▶ _Your goal_:
Copy out the text of every item below word for word, line by line, and leave the pictures out of your answer.

▶ _Extracted material_:
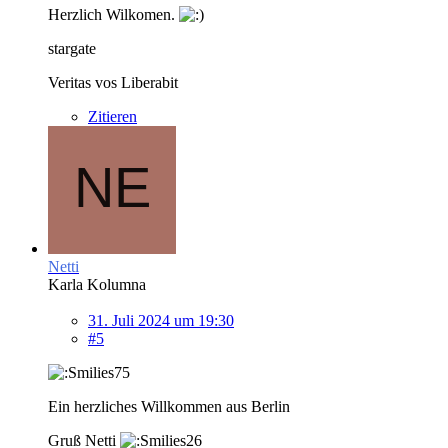
Herzlich Wilkomen.
stargate
Veritas vos Liberabit
Zitieren
Netti
Karla Kolumna
31. Juli 2024 um 19:30
#5
Ein herzliches Willkommen aus Berlin
Gruß Netti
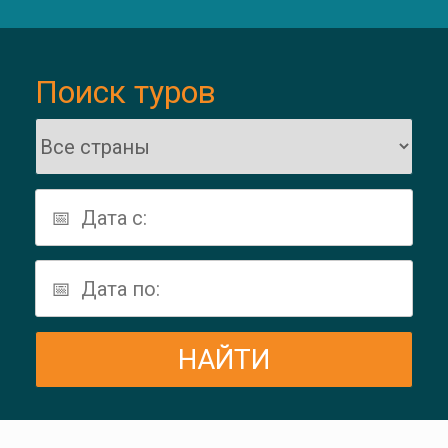
Поиск туров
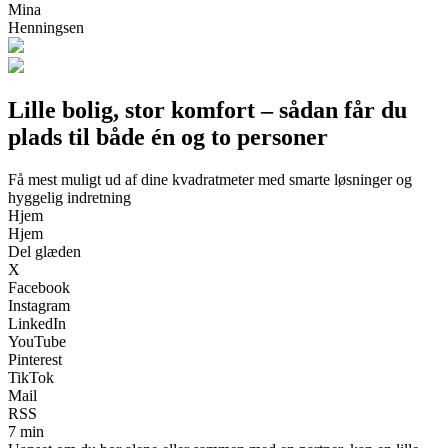
Mina
Henningsen
Lille bolig, stor komfort – sådan får du
plads til både én og to personer
Få mest muligt ud af dine kvadratmeter med smarte løsninger og
hyggelig indretning
Hjem
Hjem
Del glæden
X
Facebook
Instagram
LinkedIn
YouTube
Pinterest
TikTok
Mail
RSS
7 min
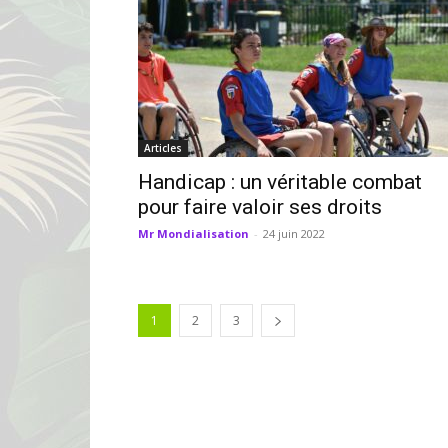
Articles
Handicap : un véritable combat
pour faire valoir ses droits
Mr Mondialisation
-
24 juin 2022
1
2
3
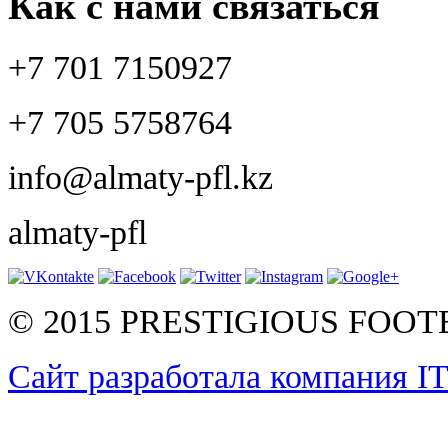
Как с нами связаться
+7 701 7150927
+7 705 5758764
info@almaty-pfl.kz
almaty-pfl
© 2015 PRESTIGIOUS FOO
Сайт разработала компания I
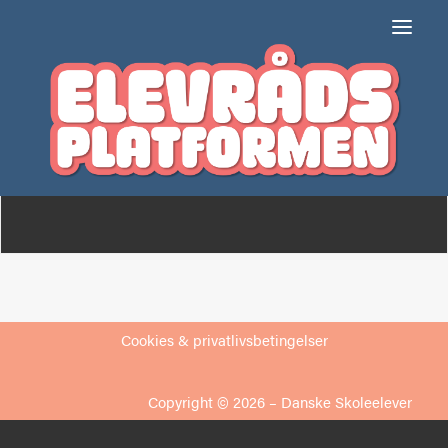
Ulstrup Skole
Om
Medlemmer
Cookies & privatlivsbetingelser
Copyright © 2026 –
Danske Skoleelever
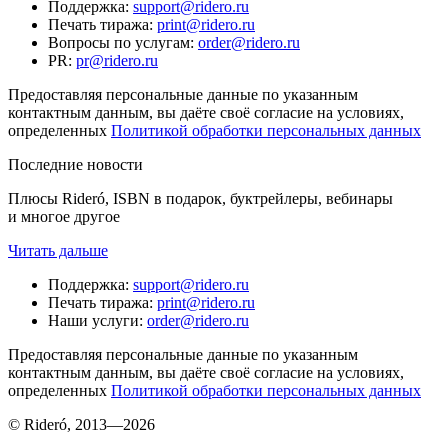
Поддержка
:
support@ridero.ru
Печать тиража
:
print@ridero.ru
Вопросы по услугам
:
order@ridero.ru
PR
:
pr@ridero.ru
Предоставляя персональные данные по указанным
контактным данным, вы даёте своё согласие на условиях,
определенных
Политикой обработки персональных данных
Последние новости
Плюсы Rideró, ISBN в подарок, буктрейлеры, вебинары
и многое другое
Читать дальше
Поддержка
:
support@ridero.ru
Печать тиража
:
print@ridero.ru
Наши услуги
:
order@ridero.ru
Предоставляя персональные данные по указанным
контактным данным, вы даёте своё согласие на условиях,
определенных
Политикой обработки персональных данных
© Rideró, 2013—
2026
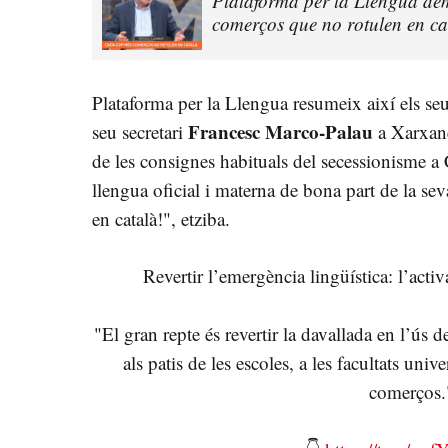
Plataforma per la Llengua de
comerços que no rotulen en ca
Plataforma per la Llengua resumeix així els seus
Francesc Marco-Palau
seu secretari
a Xarxane
de les consignes habituals del secessionisme a 
llengua oficial i materna de bona part de la s
en català!", etziba.
Revertir l’emergència lingüística: l’activ
"El gran repte és revertir la davallada en l’ús de
als patis de les escoles, a les facultats univers
comerços.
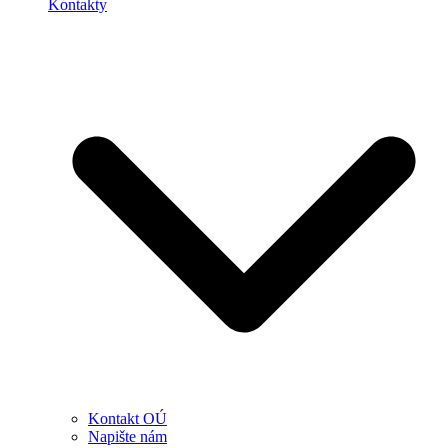
Kontakty
Kontakt OÚ
Napište nám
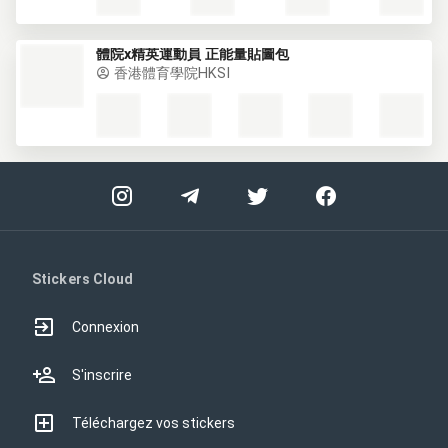
體院x精英運動員 正能量貼圖包
香港體育學院HKSI
Stickers Cloud
Connexion
S'inscrire
Téléchargez vos stickers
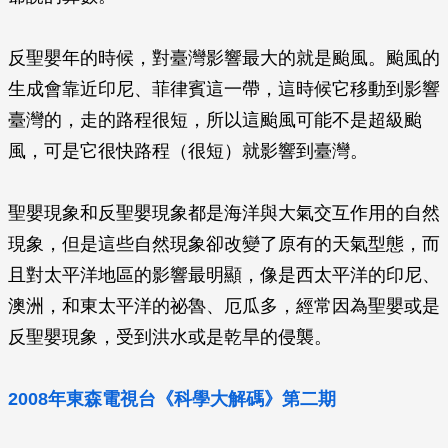
反聖嬰年的時候，對臺灣影響最大的就是颱風。颱風的
生成會靠近印尼、菲律賓這一帶，這時候它移動到影響
臺灣的，走的路程很短，所以這颱風可能不是超級颱
風，可是它很快路程（很短）就影響到臺灣。
聖嬰現象和反聖嬰現象都是海洋與大氣交互作用的自然
現象，但是這些自然現象卻改變了原有的天氣型態，而
且對太平洋地區的影響最明顯，像是西太平洋的印尼、
澳洲，和東太平洋的祕魯、厄瓜多，經常因為聖嬰或是
反聖嬰現象，受到洪水或是乾旱的侵襲。
2008年東森電視台《科學大解碼》第二期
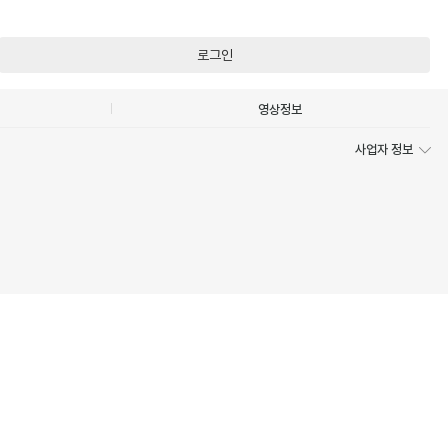
로그인
영상정보
사업자 정보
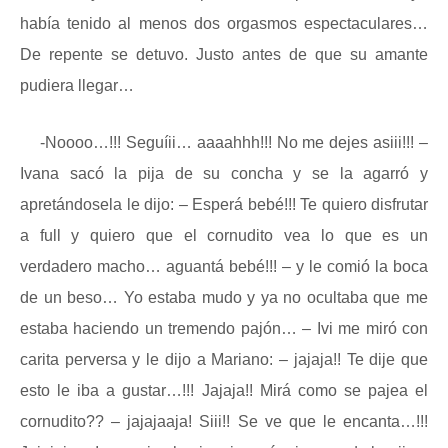
había tenido al menos dos orgasmos espectaculares…
De repente se detuvo. Justo antes de que su amante
pudiera llegar…
-Noooo…!!! Seguíii… aaaahhh!!! No me dejes asiii!!! –
Ivana sacó la pija de su concha y se la agarró y
apretándosela le dijo: – Esperá bebé!!! Te quiero disfrutar
a full y quiero que el cornudito vea lo que es un
verdadero macho… aguantá bebé!!! – y le comió la boca
de un beso… Yo estaba mudo y ya no ocultaba que me
estaba haciendo un tremendo pajón… – Ivi me miró con
carita perversa y le dijo a Mariano: – jajaja!! Te dije que
esto le iba a gustar…!!! Jajaja!! Mirá como se pajea el
cornudito?? – jajajaaja! Siii!! Se ve que le encanta…!!!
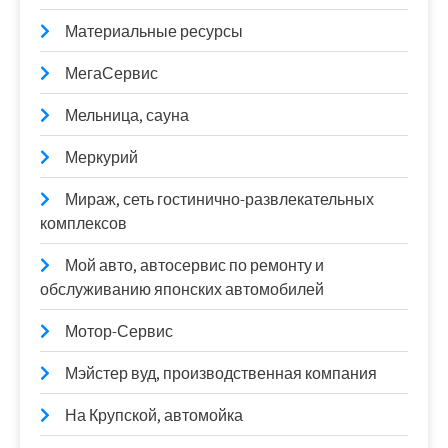
Материальные ресурсы
МегаСервис
Мельница, сауна
Меркурий
Мираж, сеть гостинично-развлекательных
комплексов
Мой авто, автосервис по ремонту и
обслуживанию японских автомобилей
Мотор-Сервис
Мэйстер вуд, производственная компания
На Крупской, автомойка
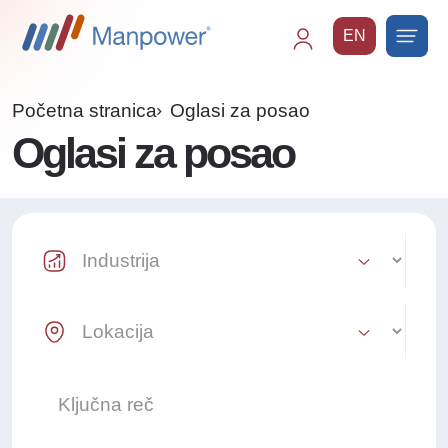
EN
Main
navigation
Početna stranica
Oglasi za posao
Oglasi za posao
Industry Select
Location Select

▶ _Response for this exercise_:
Herzlich Wilkomen.
stargate
Veritas vos Liberabit
Zitieren
Netti
Karla Kolumna
31. Juli 2024 um 19:30
#5
Ein herzliches Willkommen aus Berlin
Gruß Netti
Поиск туров
Mina
Henningsen
Lille bolig, stor komfort – sådan får du
plads til både én og to personer
Få mest muligt ud af dine kvadratmeter med smarte løsninger og
hyggelig indretning
Hjem
Hjem
Del glæden
X
Facebook
Instagram
LinkedIn
YouTube
Pinterest
TikTok
Mail
RSS
7 min
Articles
Handicap : un véritable combat
pour faire valoir ses droits
Mr Mondialisation
-
24 juin 2022
1
2
3
Как с нами связаться
+7 701 7150927
+7 705 5758764
info@almaty-pfl.kz
almaty-pfl
© 2015 PRESTIGIOUS FOO
Сайт разработала компания I
Ulstrup Skole
Om
Medlemmer
Cookies & privatlivsbetingelser
Copyright © 2026 –
Danske Skoleelever
Поддержка
:
support@ridero.ru
Печать тиража
:
print@ridero.ru
Вопросы по услугам
:
order@ridero.ru
PR
:
pr@ridero.ru
Предоставляя персональные данные по указанным
контактным данным, вы даёте своё согласие на условиях,
определенных
Политикой обработки персональных данных
Последние новости
Плюсы Rideró, ISBN в подарок, буктрейлеры, вебинары
и многое другое
Читать дальше
Поддержка
:
support@ridero.ru
Печать тиража
:
print@ridero.ru
Наши услуги
:
order@ridero.ru
Предоставляя персональные данные по указанным
контактным данным, вы даёте своё согласие на условиях,
определенных
Политикой обработки персональных данных
© Rideró, 2013—
2026
Plataforma per la Llengua de
comerços que no rotulen en ca
Plataforma per la Llengua resumeix així els seus
Francesc Marco-Palau
seu secretari
a Xarxane
de les consignes habituals del secessionisme a 
llengua oficial i materna de bona part de la s
en català!", etziba.
Revertir l’emergència lingüística: l’activ
"El gran repte és revertir la davallada en l’ús de
als patis de les escoles, a les facultats univers
comerços.
Kontakty
Kontakt OÚ
Napište nám
體院x精英運動員 正能量貼圖包
香港體育學院HKSI
Stickers Cloud
Connexion
S'inscrire
Téléchargez vos stickers
反聖嬰年的時候，對臺灣影響最大的就是颱風。颱風的
生成會靠近印尼、菲律賓這一帶，這時候它移動到影響
臺灣的，走的路程很短，所以這颱風可能不是超級颱
風，可是它很快路程（很短）就影響到臺灣。
聖嬰現象和反聖嬰現象都是海洋與大氣交互作用的自然
現象，但是這些自然現象卻改變了原有的天氣型態，而
且對太平洋地區的影響最明顯，像是西太平洋的印尼、
澳洲，和東太平洋的祕魯、厄瓜多，經常因為聖嬰或是
反聖嬰現象，受到洪水或是乾旱的侵襲。
2008年東森電視台《科學大解碼》第二期
로그인
영상정보
사업자 정보
había tenido al menos dos orgasmos espectaculares…
De repente se detuvo. Justo antes de que su amante
pudiera llegar…
-Noooo…!!! Seguíii… aaaahhh!!! No me dejes asiii!!! –
Ivana sacó la pija de su concha y se la agarró y
apretándosela le dijo: – Esperá bebé!!! Te quiero disfrutar
a full y quiero que el cornudito vea lo que es un
verdadero macho… aguantá bebé!!! – y le comió la boca
de un beso… Yo estaba mudo y ya no ocultaba que me
estaba haciendo un tremendo pajón… – Ivi me miró con
carita perversa y le dijo a Mariano: – jajaja!! Te dije que
esto le iba a gustar…!!! Jajaja!! Mirá como se pajea el
cornudito?? – jajajaaja! Siii!! Se ve que le encanta…!!!
Материальные ресурсы
МегаСервис
Мельница, сауна
Меркурий
Мираж, сеть гостинично-развлекательных
комплексов
Мой авто, автосервис по ремонту и
обслуживанию японских автомобилей
Мотор-Сервис
Мэйстер вуд, производственная компания
На Крупской, автомойка
EN
Main
navigation
Početna stranica
Oglasi za posao
Oglasi za posao
Industry Select
Location Select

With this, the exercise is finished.